Es esa sociedad que fomenta el éxito como lo esencial, la victoria más allá de los principios éticos. La idea de que el otro es un enemigo al que hay que vencer. De cualquier forma. Y no solo eso, pisarlo. Esa sociedad en la que la derecha –en forma cada vez más desatada– manipula la conciencia de libertad. Al grano: ¿uno es más libre cuando tiene un arma?

Seamos claros: cuando se habla de armar, se habla de defender a los que más tienen.

Pero ese tipo, cuanto más enajenado, alterado, violento misógino y desquiciado se muestra, más absorbe popularidad y adeptos. ¿No habrá llegado el momento de repensarnos seriamente como sociedad, luego de que –por el motivo que fuera– se hayan generado estos monstruos tan dañinos y espantosos?

¿Es un pecado de inocencia preguntarse qué les dicta la conciencia, si es que les queda algún resquicio de autocrítica? Ya no cómo se miran a los ojos entre ellos, aunque sí a sus hijos o nietos. O a las víctimas inocentes. Por caso, entre muchos, a la madre de Alfredo Marcenac, que en julio hará 16 años que llora a su hijo asesinado por un (¿cómo llamarlo?) homicida al que la Justicia declaró inimputable, luego de accionar 13 veces su pistola de tenencia legal, acertándole tres balazos al pibe que azarosamente caminaba por avenida Cabildo.
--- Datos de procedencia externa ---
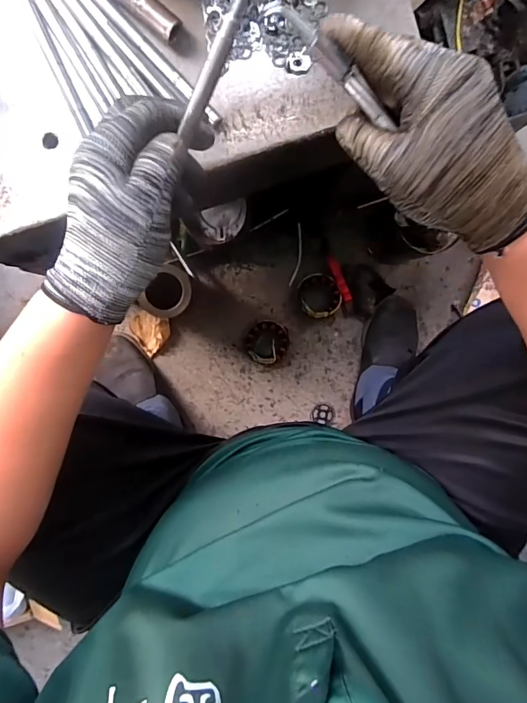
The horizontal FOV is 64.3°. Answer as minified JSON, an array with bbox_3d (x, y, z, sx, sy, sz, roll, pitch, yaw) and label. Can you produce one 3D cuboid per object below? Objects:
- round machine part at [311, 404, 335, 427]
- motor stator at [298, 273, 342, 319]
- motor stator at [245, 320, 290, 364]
[{"bbox_3d":[0.124,0.131,0.865,0.048,0.005,0.041,16,94,-6],"label":"round machine part"},{"bbox_3d":[0.106,-0.108,0.815,0.077,0.038,0.085,-13,96,-3],"label":"motor stator"},{"bbox_3d":[0.006,-0.019,0.824,0.087,0.040,0.084,2,95,-5],"label":"motor stator"}]

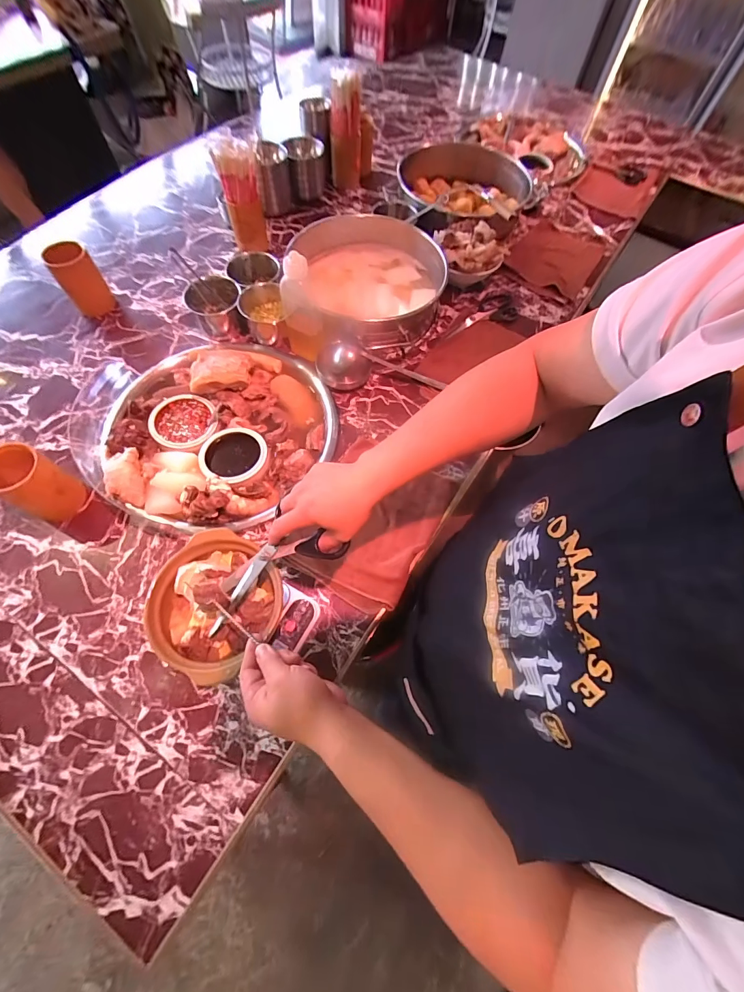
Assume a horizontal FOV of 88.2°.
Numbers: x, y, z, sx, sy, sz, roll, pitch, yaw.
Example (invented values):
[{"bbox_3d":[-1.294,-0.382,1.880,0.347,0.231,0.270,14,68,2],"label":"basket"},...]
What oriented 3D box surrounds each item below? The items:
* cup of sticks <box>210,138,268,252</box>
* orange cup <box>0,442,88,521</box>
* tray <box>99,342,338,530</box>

¿Nadie les dice a esos dirigentes, a esos comunicadores, a tantos ciudadanos que los replican, al oído lo que están sembrando?

Alguna estadística asegura que en Argentina hay cerca de 4 millones de armas de fuego en manos de civiles. Lo hizo una semana en esta misma página: Víctor Hugo suele referirse a que esa violencia incontenible explotará inexorablemente en estas tierras. “Solo hay que darles tiempo para que aquí se produzca alguna desgracia parecida”. ¿Estaremos a tiempo de detener esta locura?

“Se arman hasta los dientes en el nombre de la paz y juegan con cosas que no tienen repuesto”. El Nano de los buenos tiempos lo pintó como ninguno. Quien firma estas elucubraciones desbordantes de angustia firma al pie otra frase del catalán: “Tienen doble vida, son sicarios del mal, entre esos tipos y yo hay algo personal”.